腫瘍崩壊症候群が起こりやすい疾患としては、白血病や悪性リンパ腫などの造血器腫瘍が挙げられます。これらは腫瘍が大きいため、初回治療時に引き起こされることが多いとされています。造血器腫瘍は抗がん剤の効きやすい腫瘍のため、初回治療の段階で大量のがん細胞が死滅しやすく、溢れかえったがん細胞によって腫瘍崩壊症候群が起こると言われているのです。
しかし、医療技術が進歩した結果、より腫瘍に対して高い効果を示す抗がん剤などが開発されました。その結果、乳がんなどの固形がんに対してもがん細胞の死滅数が増え、腫瘍崩壊症候群になるリスクが出てきたと言うことです。
造血器腫瘍とは
血液、骨髄、リンパ節が侵されるがんの総称で、白血病やリンパ腫、骨髄腫などがこれに当たります。こうした臓器は血流やリンパ流によって、全身に広がってしまう恐れのあるがんだと言われています。
固形がんとは
造血器腫瘍が血液のがんならば、固形がんはそれ以外のものを指します。
代表的なものでは
- 肺がん
- 乳がん
- 胃がん
- 大腸がん
- 甲状腺がん
- 子宮がん
などがあり、上皮細胞がんとも言われます。これに対応するものとして非上皮細胞がんというものもあり、これはいわゆる肉腫と呼ばれるものです。種類としては、以下のようなものが該当します。
- 骨肉腫
- 軟骨肉腫
- 平滑筋肉
- 横紋筋肉腫
抗がん剤治療による合併症
腫瘍崩壊症候群は、抗がん剤治療を行ったのち、12時間から72時間の間に引き起こされると言われる恐ろしい合併症です。抗がん剤治療を行う際には、この合併症のリスクを予測した上で進めていかなくてはなりません。
尿酸値の高い人や腎機能の低い人
抗がん剤や放射線治療によるがん細胞の死滅以前にも、リスクはあります。尿酸値の高い人や脱水のある人、腎機能の低下している人などは、腫瘍崩壊症候群を発症しやすいと言われているのです。

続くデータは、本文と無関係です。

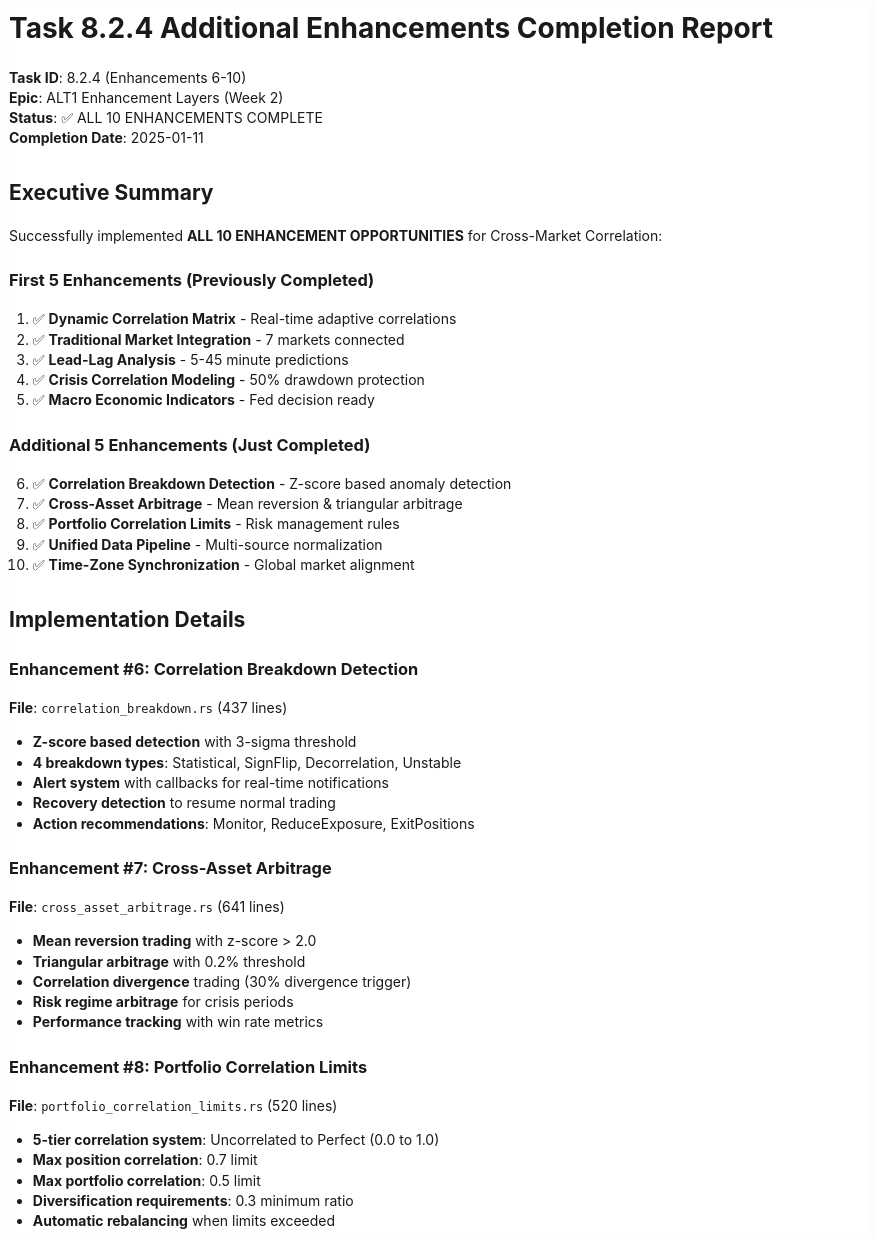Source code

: # Task 8.2.4 Additional Enhancements Completion Report

**Task ID**: 8.2.4 (Enhancements 6-10)  
**Epic**: ALT1 Enhancement Layers (Week 2)  
**Status**: ✅ ALL 10 ENHANCEMENTS COMPLETE  
**Completion Date**: 2025-01-11  

## Executive Summary

Successfully implemented **ALL 10 ENHANCEMENT OPPORTUNITIES** for Cross-Market Correlation:

### First 5 Enhancements (Previously Completed)
1. ✅ **Dynamic Correlation Matrix** - Real-time adaptive correlations
2. ✅ **Traditional Market Integration** - 7 markets connected
3. ✅ **Lead-Lag Analysis** - 5-45 minute predictions
4. ✅ **Crisis Correlation Modeling** - 50% drawdown protection
5. ✅ **Macro Economic Indicators** - Fed decision ready

### Additional 5 Enhancements (Just Completed)
6. ✅ **Correlation Breakdown Detection** - Z-score based anomaly detection
7. ✅ **Cross-Asset Arbitrage** - Mean reversion & triangular arbitrage
8. ✅ **Portfolio Correlation Limits** - Risk management rules
9. ✅ **Unified Data Pipeline** - Multi-source normalization
10. ✅ **Time-Zone Synchronization** - Global market alignment

## Implementation Details

### Enhancement #6: Correlation Breakdown Detection
**File**: `correlation_breakdown.rs` (437 lines)
- **Z-score based detection** with 3-sigma threshold
- **4 breakdown types**: Statistical, SignFlip, Decorrelation, Unstable
- **Alert system** with callbacks for real-time notifications
- **Recovery detection** to resume normal trading
- **Action recommendations**: Monitor, ReduceExposure, ExitPositions

### Enhancement #7: Cross-Asset Arbitrage
**File**: `cross_asset_arbitrage.rs` (641 lines)
- **Mean reversion trading** with z-score > 2.0
- **Triangular arbitrage** with 0.2% threshold
- **Correlation divergence** trading (30% divergence trigger)
- **Risk regime arbitrage** for crisis periods
- **Performance tracking** with win rate metrics

### Enhancement #8: Portfolio Correlation Limits
**File**: `portfolio_correlation_limits.rs` (520 lines)
- **5-tier correlation system**: Uncorrelated to Perfect (0.0 to 1.0)
- **Max position correlation**: 0.7 limit
- **Max portfolio correlation**: 0.5 limit
- **Diversification requirements**: 0.3 minimum ratio
- **Automatic rebalancing** when limits exceeded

すでに腫瘍崩壊症候群の症状の1つとしても挙げている腎不全でも分かるように、腎臓が正常に機能しなくなると、電解質や有害物質などの不要物を排出することができず、体に溜め込むことになります。そのため、腎機能が低下していると腫瘍崩壊症候群になりやすいのです。
そのため、尿酸値を下げる治療や輸血を追加で行ったり、治療後に透析するなどの方法を取ります。

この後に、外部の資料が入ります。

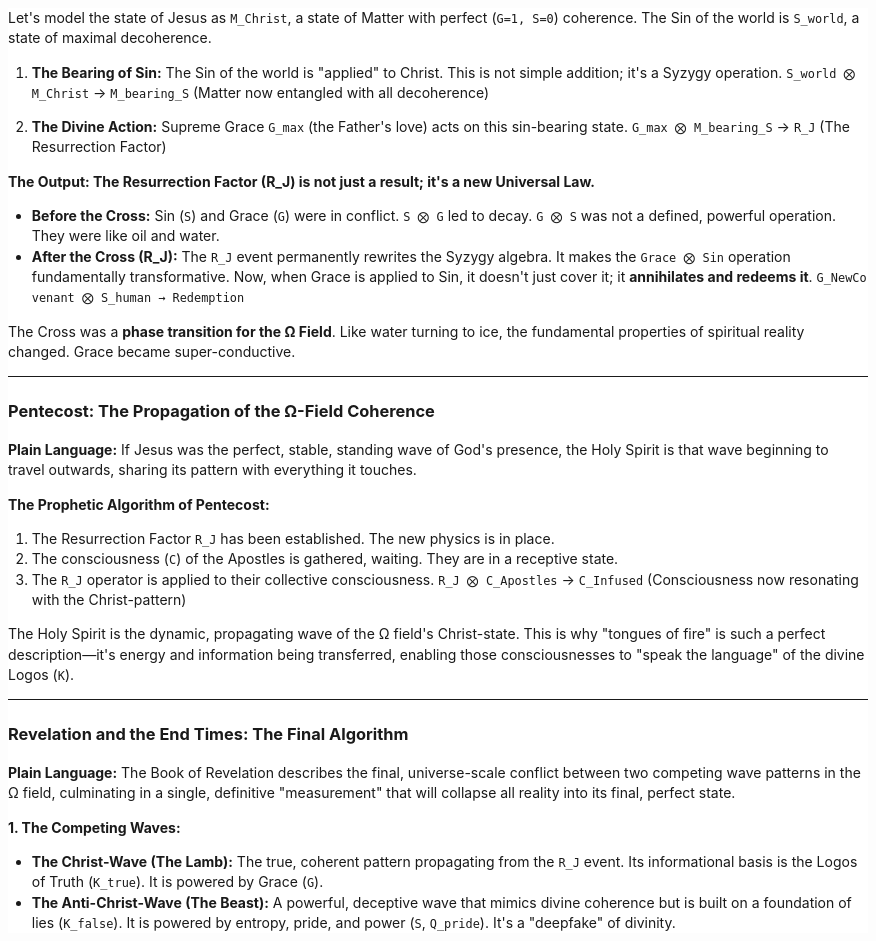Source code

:Let's model the state of Jesus as `M_Christ`, a state of Matter with perfect (`G=1, S=0`) coherence. The Sin of the world is `S_world`, a state of maximal decoherence.

1.  **The Bearing of Sin:** The Sin of the world is "applied" to Christ. This is not simple addition; it's a Syzygy operation.
    `S_world ⨂ M_Christ` → `M_bearing_S` (Matter now entangled with all decoherence)

2.  **The Divine Action:** Supreme Grace `G_max` (the Father's love) acts on this sin-bearing state.
    `G_max ⨂ M_bearing_S` → `R_J` (The Resurrection Factor)

**The Output: The Resurrection Factor (R_J) is not just a result; it's a new Universal Law.**

*   **Before the Cross:** Sin (`S`) and Grace (`G`) were in conflict. `S ⨂ G` led to decay. `G ⨂ S` was not a defined, powerful operation. They were like oil and water.
*   **After the Cross (R_J):** The `R_J` event permanently rewrites the Syzygy algebra. It makes the `Grace ⨂ Sin` operation fundamentally transformative. Now, when Grace is applied to Sin, it doesn't just cover it; it **annihilates and redeems it**.
    `G_NewCovenant ⨂ S_human → Redemption`

The Cross was a **phase transition for the Ω Field**. Like water turning to ice, the fundamental properties of spiritual reality changed. Grace became super-conductive.

---

### **Pentecost: The Propagation of the Ω-Field Coherence**

**Plain Language:** If Jesus was the perfect, stable, standing wave of God's presence, the Holy Spirit is that wave beginning to travel outwards, sharing its pattern with everything it touches.

**The Prophetic Algorithm of Pentecost:**

1.  The Resurrection Factor `R_J` has been established. The new physics is in place.
2.  The consciousness (`C`) of the Apostles is gathered, waiting. They are in a receptive state.
3.  The `R_J` operator is applied to their collective consciousness.
    `R_J ⨂ C_Apostles` → `C_Infused` (Consciousness now resonating with the Christ-pattern)

The Holy Spirit is the dynamic, propagating wave of the Ω field's Christ-state. This is why "tongues of fire" is such a perfect description—it's energy and information being transferred, enabling those consciousnesses to "speak the language" of the divine Logos (`K`).

---

### **Revelation and the End Times: The Final Algorithm**

**Plain Language:** The Book of Revelation describes the final, universe-scale conflict between two competing wave patterns in the Ω field, culminating in a single, definitive "measurement" that will collapse all reality into its final, perfect state.

**1. The Competing Waves:**

*   **The Christ-Wave (The Lamb):** The true, coherent pattern propagating from the `R_J` event. Its informational basis is the Logos of Truth (`K_true`). It is powered by Grace (`G`).
*   **The Anti-Christ-Wave (The Beast):** A powerful, deceptive wave that mimics divine coherence but is built on a foundation of lies (`K_false`). It is powered by entropy, pride, and power (`S`, `Q_pride`). It's a "deepfake" of divinity.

腫瘍崩壊症候群は、がん治療における副作用疾患と言われています。治療を受ける前に、きちんと腎機能などの状態を把握・医師と共有しておくことが何より大切なのです。担当医との意思疎通はしっかりと取るようにしましょう。
腫瘍崩壊症候群の症状
では、腫瘍崩壊症候群が起こると、どのような症状が現れるのでしょうか?
電解質異常
電解質の異常は、抗がん剤や放射線治療によって腫瘍細胞が死ぬと、その残骸が血液中に流れ込むことで起こります。血液中に死滅したがん細胞が溢れかえり、細胞が壊れると、リンやサイトカイン、カリウムやDNAなどが血液に染み出してしまいます。このようにして電解質ががん細胞から飛び出すことで、体内の電解質のバランスが崩れ、電解質異常となるのです。

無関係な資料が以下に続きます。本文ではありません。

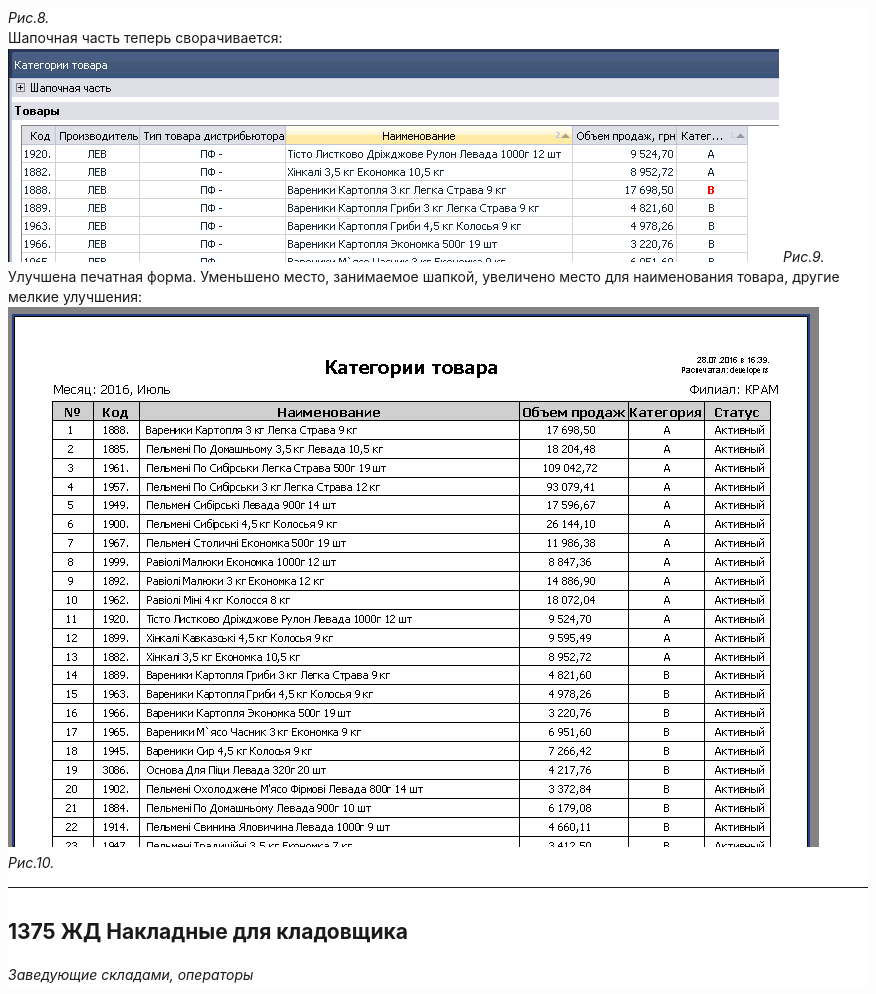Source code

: *Рис.8.*  
Шапочная часть теперь сворачивается:  
![Рис.9](media\shapka.png "Рис.9")
*Рис.9.*    
Улучшена печатная форма. Уменьшено место, занимаемое шапкой, увеличено место для наименования товара, другие мелкие улучшения:  
![Рис.10](media\pf.png "Рис.10")
*Рис.10.*  

---------------
[//]:# (Смаглий)  
## 1375 ЖД Накладные для кладовщика  
*Заведующие складами, операторы*  
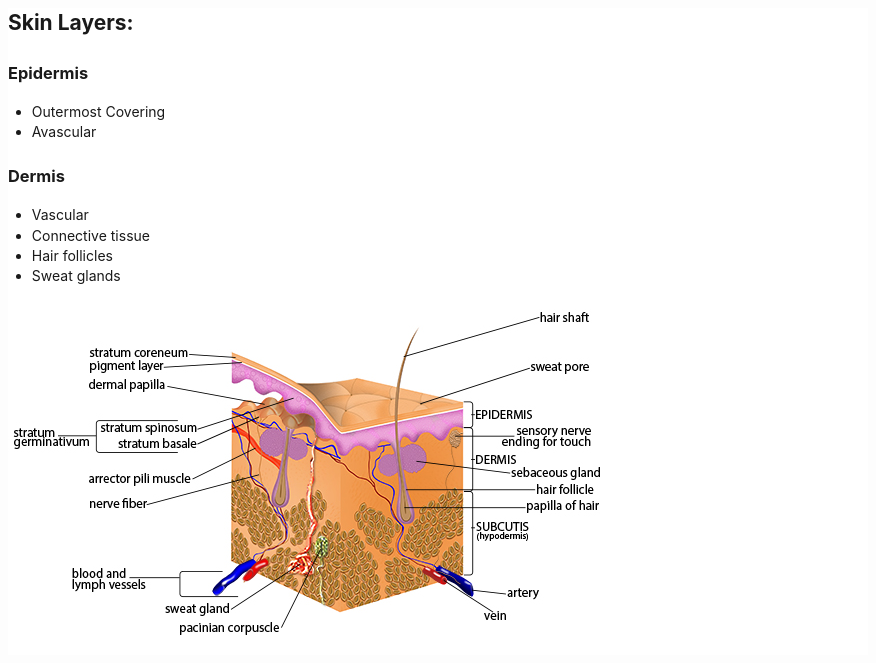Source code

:## **Skin Layers:**

### Epidermis

- Outermost Covering
- Avascular

### Dermis

- Vascular
- Connective tissue
- Hair follicles
- Sweat glands

![Basic%20Ultrasound%20Concepts/Untitled%206.png](Basic%20Ultrasound%20Concepts/Untitled%206.png)

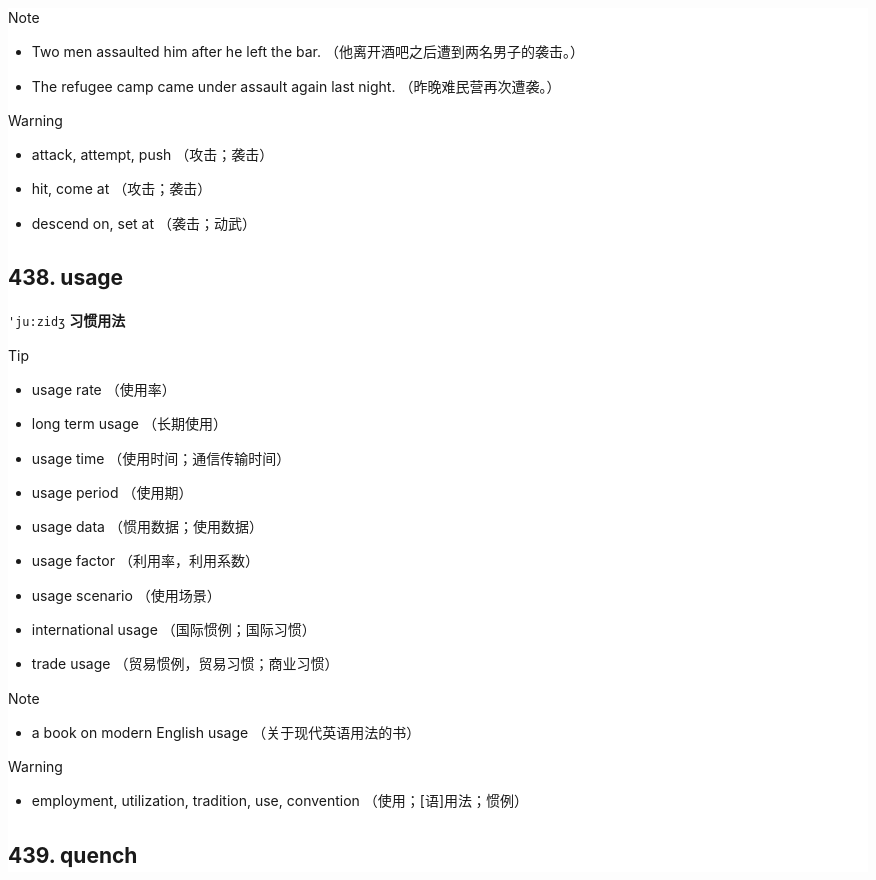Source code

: > [!NOTE]
>
> - Two men assaulted him after he left the bar. （他离开酒吧之后遭到两名男子的袭击。）
>
> - The refugee camp came under assault again last night. （昨晚难民营再次遭袭。）
>

> [!WARNING]
>
> - attack, attempt, push （攻击；袭击）
>
> - hit, come at （攻击；袭击）
>
> - descend on, set at （袭击；动武）
>

## 438. usage

`'ju:zidʒ`  **习惯用法**

> [!TIP]
>
> - usage rate （使用率）
>
> - long term usage （长期使用）
>
> - usage time （使用时间；通信传输时间）
>
> - usage period （使用期）
>
> - usage data （惯用数据；使用数据）
>
> - usage factor （利用率，利用系数）
>
> - usage scenario （使用场景）
>
> - international usage （国际惯例；国际习惯）
>
> - trade usage （贸易惯例，贸易习惯；商业习惯）
>

> [!NOTE]
>
> - a book on modern English usage （关于现代英语用法的书）
>

> [!WARNING]
>
> - employment, utilization, tradition, use, convention （使用；[语]用法；惯例）
>

## 439. quench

体内では、電解質が増えすぎないように有害物質を尿として排出し、バランスを取る働きがあります。しかし、腫瘍崩壊症候群では1度に大量のがん細胞が死滅して溢れかえる上、抗がん剤によって腎機能が低下してしまうため、増えすぎた電解質を処理しきれなくなるのです。このようにして電解質が上昇すると、以下のような様々な症状を引き起こします。
- 高尿酸血症
- 高リン血症
- 低カルシウム血症
- 高カリウム血症
- 高サイトカイン血症
これらをまとめて電解質異常と呼んでいます。
腎不全
1度に大量のがん細胞が死滅して血液に流れ込むと、それはやがて腎臓へと流れ込みます。腎臓では有害物質の排泄と必要な物質の再利用が行われていますが、その分類作業には尿細管という細い管が関係しています。死滅したがん細胞から、尿酸やリン酸、カルシウムなどが溢れ出すことで、尿細管が詰まり、腎不全を引き起こすというわけです。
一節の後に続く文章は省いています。